**Text shown:**
High Fire in the Forest’s Heart

High Fire in the Forest’s Heart

Traditional Post-Conflict Grant

Alisa Martynova, 2022 Finalist

A photographic study of the descendants of the Russian émigrés – members of aristocratic families, intellectuals, students and artists – who opposed the Bolsheviks and who fled the country in the wake of the 1917 revolution and the 1917-1922 Russian Civil War.

Two sisters, Sophia (right) and Marina, descendants of the Russian Olsufiev family, stand in the garden of their family house in Tuscany, Italy. In the beginning of the 19th century the Olsufievs lived in the rural house in the countryside near Moscow far from the emperor’s court that was then located in Saint Petersburg. In the 1910s their great-grandmother fled Moscow. She was known for her literary translations of Russian poets and writers, including the first translation of Solzhenitsyn's “The Gulag Archipelago: An Experiment in Literary Investigation.” Her family settled near Florence in Italy after she fled Russia. December 26, 2019.

The united hands of three sisters wearing the same ring they inherited from their great-grandmother, a descendent of the Russian Olsufiev family. The ring is one of the only jewels left in their family. Most of the family’s belongings were lost in Russia or sold during financially difficult times in Europe. December 26, 2019.

Two horses standing on a road in Tuscany, Italy. After the October Revolution in 1917, most of the noble families and artists fled to Kislovodsk, a city in the south of Russia. The city was constantly attacked by the Red Army. The Olsufiev family, an aristocratic Russian family, decided to move to Kislovodsk so that the mother and daughters would be closer to the father, a White Army colonel, who was fighting in the Caucasus. Maria Olsufieva, one of the daughters, recorded her memories of this time and recounts that one day– the exact date remains unknown–the Red Army came too close to the city and started cannon shooting. Her family decided to flee immediately. While the children were left packing, her mother ran to the town and found the two horses – Vas'ka and Mishka. With the help of these two, the family fled the bombarded town and had the chance to live. October 9, 2020.

**Exercise task A:**
Which cities are named in the photo essay on descendants of Russian émigrés?
**Exercise task B:**
Return the stretch of the photo essay on descendants of Russian émigrés from "Traditional Post-Conflict Grant" through "Russian Civil War.".

[Records of spatial reasoning questions]
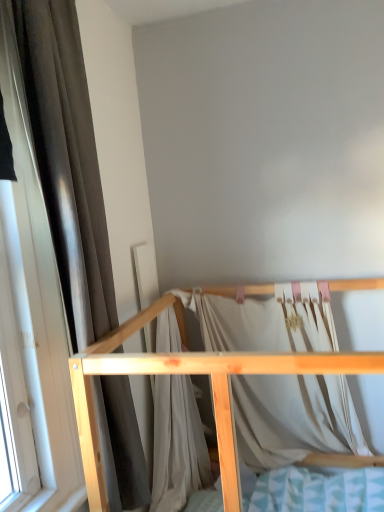
This screenshot has width=384, height=512. What are the coordinates of `brown fabric curtain at left` in the screenshot? It's located at (66, 160).

Describe the element at coordinates (66, 160) in the screenshot. Image resolution: width=384 pixels, height=512 pixels. I see `brown fabric curtain at left` at that location.

What do you see at coordinates (186, 373) in the screenshot? I see `natural wood bed frame at center` at bounding box center [186, 373].

What are the coordinates of `natural wood bed frame at center` in the screenshot? It's located at (186, 373).

The width and height of the screenshot is (384, 512). I want to click on brown fabric curtain at left, so click(x=66, y=160).

Which is more to the right, natural wood bed frame at center or brown fabric curtain at left?

natural wood bed frame at center.

Does natural wood bed frame at center lie in front of brown fabric curtain at left?

That is True.

Does point (163, 356) lie behind point (113, 305)?

No, it is in front of (113, 305).

From the image's perspective, which is above, natural wood bed frame at center or brown fabric curtain at left?

From the image's view, brown fabric curtain at left is above.

Looking at this image, from a real-world perspective, does natural wood bed frame at center sit lower than brown fabric curtain at left?

Yes, from a real-world perspective, natural wood bed frame at center is beneath brown fabric curtain at left.

Considering the sizes of objects natural wood bed frame at center and brown fabric curtain at left in the image provided, who is thinner, natural wood bed frame at center or brown fabric curtain at left?

brown fabric curtain at left.

Considering the relative sizes of natural wood bed frame at center and brown fabric curtain at left in the image provided, is natural wood bed frame at center shorter than brown fabric curtain at left?

Indeed, natural wood bed frame at center has a lesser height compared to brown fabric curtain at left.

Is natural wood bed frame at center bigger or smaller than brown fabric curtain at left?

natural wood bed frame at center is bigger than brown fabric curtain at left.

Is natural wood bed frame at center not within brown fabric curtain at left?

Yes, natural wood bed frame at center is located beyond the bounds of brown fabric curtain at left.

Are natural wood bed frame at center and brown fabric curtain at left far apart?

No, natural wood bed frame at center is not far away from brown fabric curtain at left.

Could you tell me if natural wood bed frame at center is facing brown fabric curtain at left?

No.

I want to click on curtain located above the natural wood bed frame at center (from the image's perspective), so click(66, 160).

Can you confirm if brown fabric curtain at left is positioned to the right of natural wood bed frame at center?

In fact, brown fabric curtain at left is to the left of natural wood bed frame at center.

Who is more distant, brown fabric curtain at left or natural wood bed frame at center?

brown fabric curtain at left is behind.

Which is in front, point (46, 133) or point (380, 464)?

Point (46, 133)

From the image's perspective, is brown fabric curtain at left located above or below natural wood bed frame at center?

Based on their image positions, brown fabric curtain at left is located above natural wood bed frame at center.

From a real-world perspective, is brown fabric curtain at left physically located above or below natural wood bed frame at center?

From a real-world perspective, brown fabric curtain at left is physically above natural wood bed frame at center.

Considering the sizes of objects brown fabric curtain at left and natural wood bed frame at center in the image provided, who is wider, brown fabric curtain at left or natural wood bed frame at center?

With larger width is natural wood bed frame at center.

Considering the sizes of objects brown fabric curtain at left and natural wood bed frame at center in the image provided, who is shorter, brown fabric curtain at left or natural wood bed frame at center?

With less height is natural wood bed frame at center.

Does brown fabric curtain at left have a smaller size compared to natural wood bed frame at center?

Yes.

Would you say natural wood bed frame at center is part of brown fabric curtain at left's contents?

No, natural wood bed frame at center is not inside brown fabric curtain at left.

Are brown fabric curtain at left and natural wood bed frame at center located far from each other?

That's not correct — brown fabric curtain at left is a little close to natural wood bed frame at center.

Is brown fabric curtain at left positioned with its back to natural wood bed frame at center?

No, brown fabric curtain at left's orientation is not away from natural wood bed frame at center.

What's the angular difference between brown fabric curtain at left and natural wood bed frame at center's facing directions?

87.8 degrees separate the facing orientations of brown fabric curtain at left and natural wood bed frame at center.

This screenshot has height=512, width=384. What are the coordinates of `curtain behind the natural wood bed frame at center` in the screenshot? It's located at (66, 160).

Locate an element on the screen. curtain behind the natural wood bed frame at center is located at coordinates (66, 160).

You are a GUI agent. You are given a task and a screenshot of the screen. Output one action in this format:
    pyautogui.click(x=<x>, y=<y>)
    Task: Click on the furniture on the right side of brown fabric curtain at left
    The image size is (384, 512).
    Given the screenshot: What is the action you would take?
    pyautogui.click(x=186, y=373)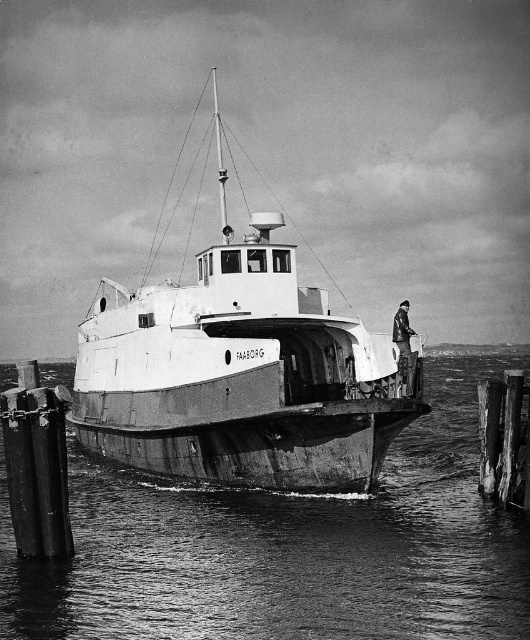
Can you confirm if smooth wood post at lower left is positioned below weathered wood post at lower right?

Incorrect, smooth wood post at lower left is not positioned below weathered wood post at lower right.

Which is in front, point (30, 465) or point (509, 387)?

Positioned in front is point (30, 465).

The width and height of the screenshot is (530, 640). Describe the element at coordinates (37, 472) in the screenshot. I see `smooth wood post at lower left` at that location.

The width and height of the screenshot is (530, 640). In order to click on smooth wood post at lower left in this screenshot , I will do `click(37, 472)`.

Who is lower down, smooth water at center or white matte boat at center?

Positioned lower is smooth water at center.

Does smooth water at center appear on the left side of white matte boat at center?

Incorrect, smooth water at center is not on the left side of white matte boat at center.

Is point (331, 593) more distant than point (325, 484)?

No, it is not.

At what (x,y) coordinates should I click in order to perform the action: click on smooth water at center. Please return your answer as a coordinate pair (x, y). The image size is (530, 640). Looking at the image, I should click on (288, 547).

Is point (304, 508) closer to viewer compared to point (54, 412)?

No, (304, 508) is behind (54, 412).

I want to click on smooth water at center, so click(x=288, y=547).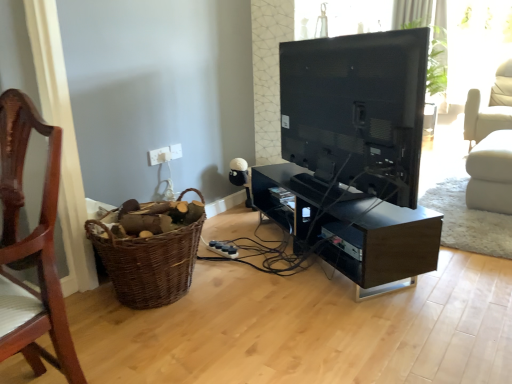
Locate an element on the screen. The image size is (512, 384). vacant area to the right of brown woven basket at lower left is located at coordinates (257, 287).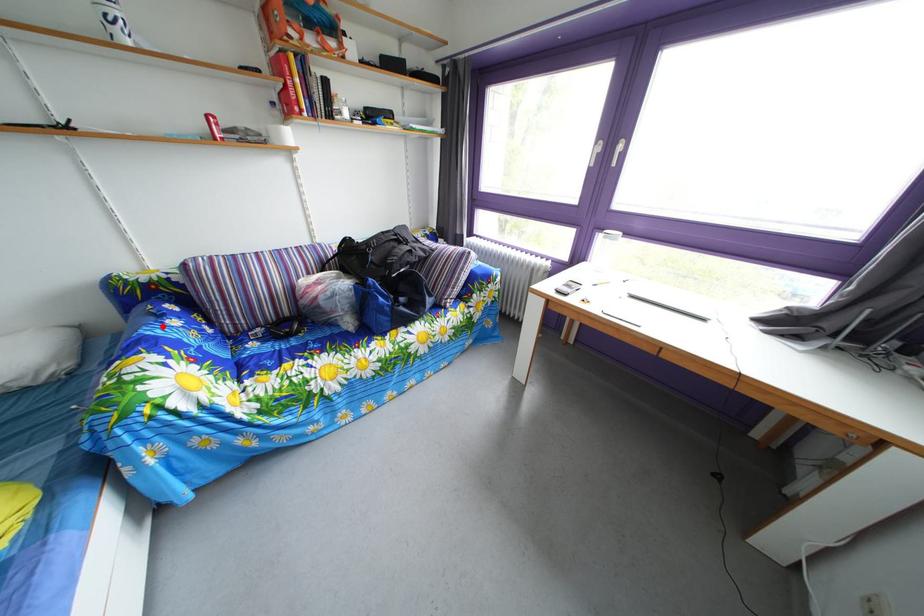
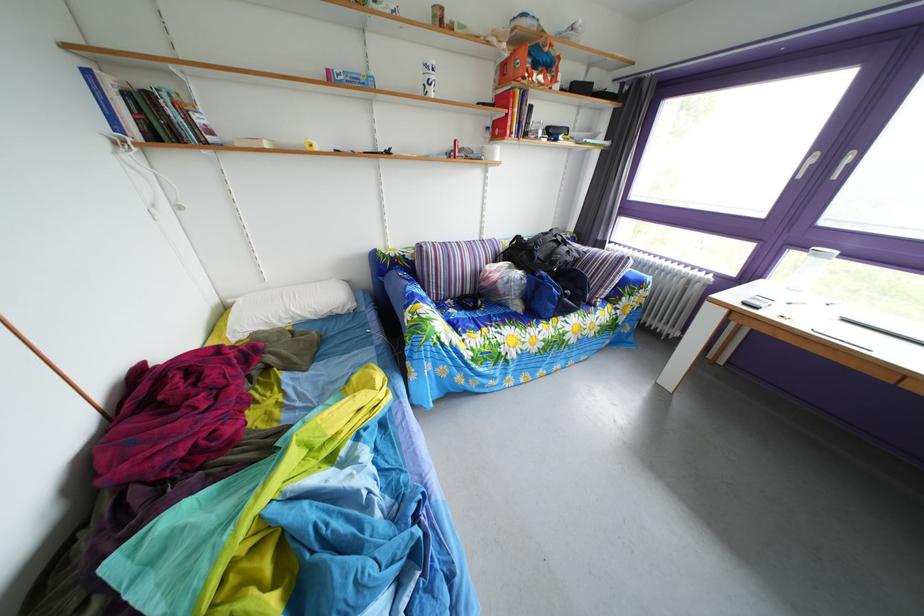
Question: I am providing you with two images of the same scene from different viewpoints. In image1, a red point is highlighted. Considering the same 3D point in image2, which of the following is correct?

Choices:
 (A) It is closer
 (B) It is farther

Answer: (A)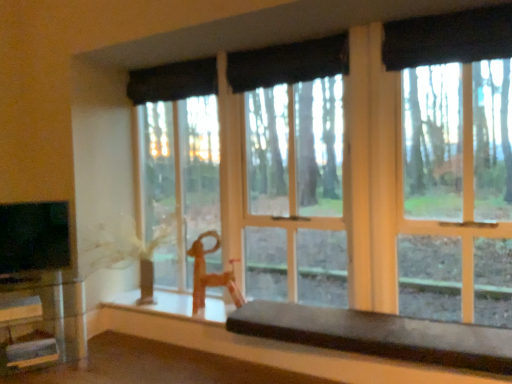
Question: Is the position of black fabric curtain at upper center, which is the second curtain in back-to-front order, more distant than that of black fabric curtain at upper center, the 4th curtain from the front?

Choices:
 (A) yes
 (B) no

Answer: (B)

Question: Is black fabric curtain at upper center, the third curtain positioned from the front, outside of black fabric curtain at upper center, the 4th curtain from the front?

Choices:
 (A) no
 (B) yes

Answer: (B)

Question: From the image's perspective, would you say black fabric curtain at upper center, the third curtain positioned from the front, is positioned over black fabric curtain at upper center, placed as the first curtain when sorted from back to front?

Choices:
 (A) no
 (B) yes

Answer: (A)

Question: Considering the relative sizes of black fabric curtain at upper center, which is the second curtain in back-to-front order, and black fabric curtain at upper center, the 4th curtain from the front, in the image provided, is black fabric curtain at upper center, which is the second curtain in back-to-front order, shorter than black fabric curtain at upper center, the 4th curtain from the front,?

Choices:
 (A) yes
 (B) no

Answer: (B)

Question: Is black fabric curtain at upper center, which is the second curtain in back-to-front order, far away from black fabric curtain at upper center, placed as the first curtain when sorted from back to front?

Choices:
 (A) yes
 (B) no

Answer: (B)

Question: Considering the relative positions of black fabric curtain at upper center, which is the second curtain in back-to-front order, and black fabric curtain at upper center, placed as the first curtain when sorted from back to front, in the image provided, is black fabric curtain at upper center, which is the second curtain in back-to-front order, to the left of black fabric curtain at upper center, placed as the first curtain when sorted from back to front, from the viewer's perspective?

Choices:
 (A) yes
 (B) no

Answer: (B)

Question: Is black fabric curtain at upper center, which is the second curtain in back-to-front order, thinner than black fabric curtain at upper center, which is the first curtain from front to back?

Choices:
 (A) yes
 (B) no

Answer: (A)

Question: Does black fabric curtain at upper center, the third curtain positioned from the front, appear on the left side of black fabric curtain at upper center, the fourth curtain positioned from the back?

Choices:
 (A) yes
 (B) no

Answer: (B)

Question: Is black fabric curtain at upper center, which is the second curtain in back-to-front order, bigger than black fabric curtain at upper center, the fourth curtain positioned from the back?

Choices:
 (A) yes
 (B) no

Answer: (B)

Question: From the image's perspective, is black fabric curtain at upper center, which is the second curtain in back-to-front order, below black fabric curtain at upper center, which is the first curtain from front to back?

Choices:
 (A) no
 (B) yes

Answer: (B)

Question: Does black fabric curtain at upper center, which is the second curtain in back-to-front order, turn towards black fabric curtain at upper center, which is the first curtain from front to back?

Choices:
 (A) yes
 (B) no

Answer: (A)

Question: Can you confirm if black fabric curtain at upper center, which is the second curtain in back-to-front order, is smaller than black fabric curtain at upper center, which is the first curtain from front to back?

Choices:
 (A) no
 (B) yes

Answer: (B)

Question: Is smooth dark brown bench at lower center, arranged as the 2th table when viewed from the left, oriented towards black fabric curtain at upper center, placed as the first curtain when sorted from back to front?

Choices:
 (A) yes
 (B) no

Answer: (B)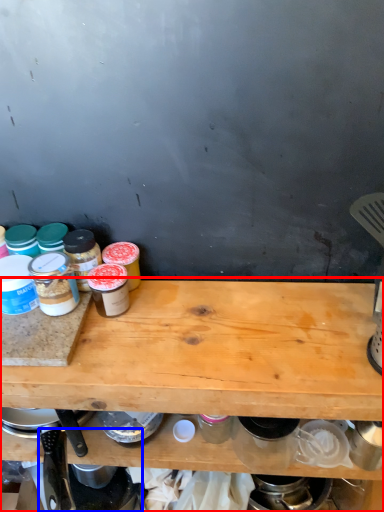
Question: Which object appears closest to the camera in this image, table (highlighted by a red box) or appliance (highlighted by a blue box)?

Choices:
 (A) table
 (B) appliance

Answer: (A)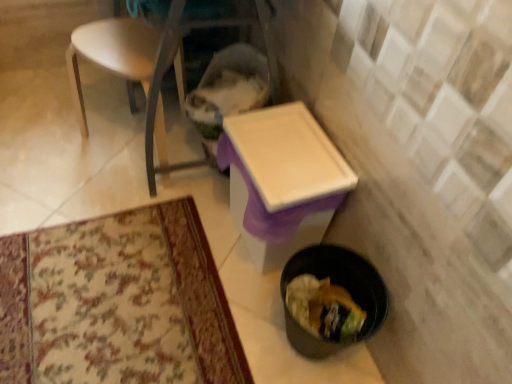
Question: Can you confirm if black plastic trash can at lower right is smaller than white plastic table at center?

Choices:
 (A) yes
 (B) no

Answer: (A)

Question: Can you confirm if black plastic trash can at lower right is wider than white plastic table at center?

Choices:
 (A) no
 (B) yes

Answer: (A)

Question: Considering the relative sizes of black plastic trash can at lower right and white plastic table at center in the image provided, is black plastic trash can at lower right thinner than white plastic table at center?

Choices:
 (A) no
 (B) yes

Answer: (B)

Question: Is black plastic trash can at lower right placed right next to white plastic table at center?

Choices:
 (A) no
 (B) yes

Answer: (A)

Question: Is the depth of black plastic trash can at lower right less than that of white plastic table at center?

Choices:
 (A) no
 (B) yes

Answer: (B)

Question: Is white plastic chair at upper left situated inside black plastic trash can at lower right or outside?

Choices:
 (A) inside
 (B) outside

Answer: (B)

Question: Is point (97, 44) positioned closer to the camera than point (312, 269)?

Choices:
 (A) farther
 (B) closer

Answer: (A)

Question: Looking at the image, does white plastic chair at upper left seem bigger or smaller compared to black plastic trash can at lower right?

Choices:
 (A) big
 (B) small

Answer: (A)

Question: From a real-world perspective, is white plastic chair at upper left positioned above or below black plastic trash can at lower right?

Choices:
 (A) below
 (B) above

Answer: (B)

Question: From a real-world perspective, is white plastic table at center above or below black plastic trash can at lower right?

Choices:
 (A) above
 (B) below

Answer: (A)

Question: In terms of size, does white plastic table at center appear bigger or smaller than black plastic trash can at lower right?

Choices:
 (A) small
 (B) big

Answer: (B)

Question: Is white plastic table at center in front of or behind black plastic trash can at lower right in the image?

Choices:
 (A) front
 (B) behind

Answer: (B)

Question: Which is correct: white plastic table at center is inside black plastic trash can at lower right, or outside of it?

Choices:
 (A) outside
 (B) inside

Answer: (A)

Question: From a real-world perspective, is black plastic trash can at lower right above or below white plastic chair at upper left?

Choices:
 (A) above
 (B) below

Answer: (B)

Question: Considering the positions of point (295, 329) and point (155, 54), is point (295, 329) closer or farther from the camera than point (155, 54)?

Choices:
 (A) farther
 (B) closer

Answer: (B)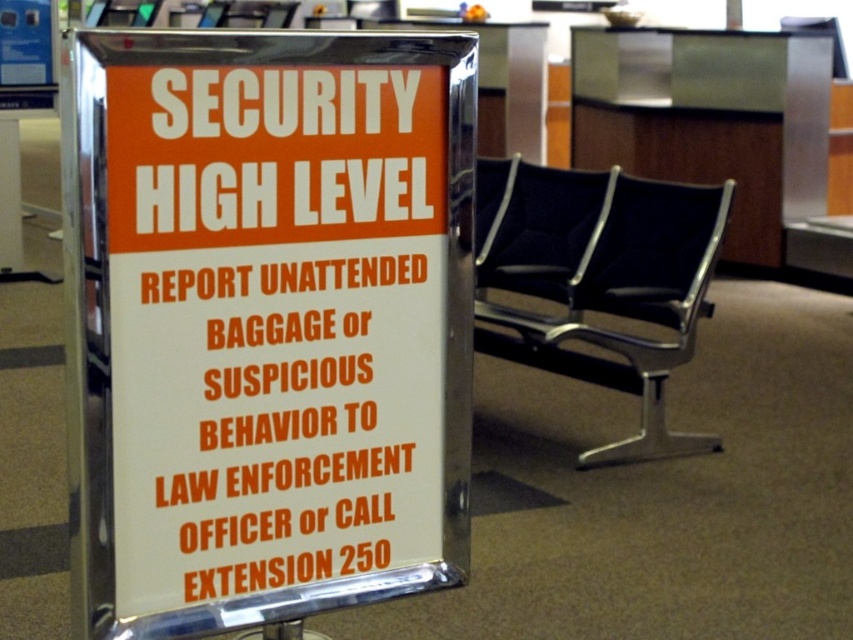
Is black fabric swivel chair at center to the right of metallic/reflective information desk at upper center from the viewer's perspective?

In fact, black fabric swivel chair at center is to the left of metallic/reflective information desk at upper center.

Can you confirm if black fabric swivel chair at center is smaller than metallic/reflective information desk at upper center?

Yes.

The image size is (853, 640). Describe the element at coordinates (605, 284) in the screenshot. I see `black fabric swivel chair at center` at that location.

Image resolution: width=853 pixels, height=640 pixels. In order to click on black fabric swivel chair at center in this screenshot , I will do `click(605, 284)`.

Between metallic signboard at center and metallic/reflective information desk at upper center, which one appears on the left side from the viewer's perspective?

From the viewer's perspective, metallic signboard at center appears more on the left side.

Where is `metallic signboard at center`? metallic signboard at center is located at coordinates (270, 323).

Does point (459, 502) come in front of point (601, 166)?

Yes, point (459, 502) is in front of point (601, 166).

You are a GUI agent. You are given a task and a screenshot of the screen. Output one action in this format:
    pyautogui.click(x=<x>, y=<y>)
    Task: Click on the metallic signboard at center
    This screenshot has height=640, width=853.
    Given the screenshot: What is the action you would take?
    pyautogui.click(x=270, y=323)

Does metallic/reflective information desk at upper center have a lesser height compared to dark blue fabric chair at center?

No.

Who is shorter, metallic/reflective information desk at upper center or dark blue fabric chair at center?

dark blue fabric chair at center

Is point (757, 77) less distant than point (515, 248)?

That is False.

Find the location of a particular element. The image size is (853, 640). metallic/reflective information desk at upper center is located at coordinates (709, 120).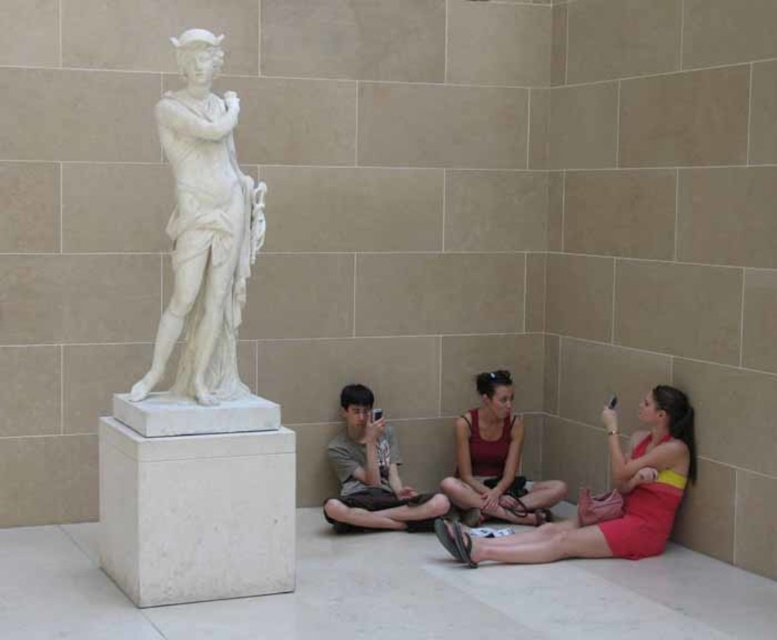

**Final result A:**
Moscow, Saint Petersburg, Florence, Kislovodsk

**Final result B:**
Traditional Post-Conflict Grant

Alisa Martynova, 2022 Finalist

A photographic study of the descendants of the Russian émigrés – members of aristocratic families, intellectuals, students and artists – who opposed the Bolsheviks and who fled the country in the wake of the 1917 revolution and the 1917-1922 Russian Civil War.